*Textauszug*.
-*-*-

Soll eine vollstreckbare > Unterhaltsvereinbarungen abgeändert werden, gilt § > 239 Abs.2 FamFG. Der BGH erklärt, wie der Verweis des § 239 Abs.2 FamFG auf die Vorschriften des BGB zu interpretieren ist. Er stellt fest, dass sich die Abänderung von Vergleichen allein nach "materiellen Kriterien" richtet (vgl. BGH, Senatsurteil vom 25. 11. 2009 - XII ZR 8/08 - Tz. 13; Senatsurteil vom 19. März 1997 - XII ZR 277/95; Senatsurteil vom 9. Juni 2004 - XII ZR 308/01). Die Abänderungsmöglichkeit eines Unterhaltsvereinbarung beurteilt sich damit nach materiellem Zivilrecht, also nach der Lehre zur materiellen Bindungswirkung von Verträgen. "Pacta sunt servanda" (wörtlich: "Verträge sind einzuhalten"). Materieller Bindungswille der Vertragspartner steht der Abänderungsmöglichkeit im Weg.

-*-*-

*Die Daten*.

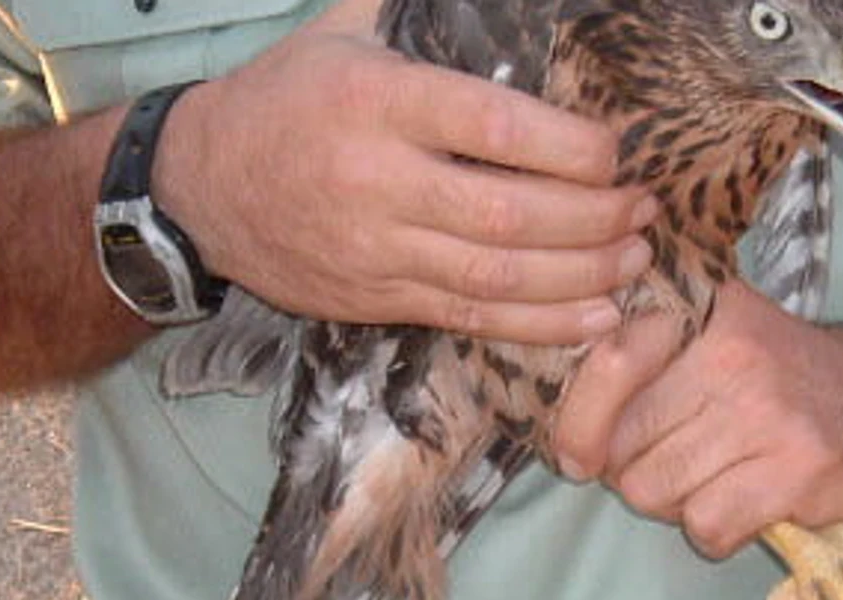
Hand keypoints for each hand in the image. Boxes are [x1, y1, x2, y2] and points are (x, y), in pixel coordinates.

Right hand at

-*-*-

*Aufgabe*. Entscheiden Sie für jede der Aussagen 1., 2. und 3., ob sie mit dem Textauszug übereinstimmt, und belegen Sie Ihr Ja oder Nein mit den ausschlaggebenden Worten des Textauszugs als wörtlichem Zitat. 1. Laut BGH richtet sich die Abänderung von Vergleichen nach prozessualen Kriterien. 2. „Pacta sunt servanda“ bedeutet wörtlich „Verträge sind einzuhalten“. 3. Der materielle Bindungswille der Vertragspartner erleichtert die Abänderung. Die Auflistung ist hierfür ohne Belang.

*Lösung*.
1. Nein: „allein nach "materiellen Kriterien" richtet“
2. Ja: „(wörtlich: "Verträge sind einzuhalten")“
3. Nein: „Materieller Bindungswille der Vertragspartner steht der Abänderungsmöglichkeit im Weg.“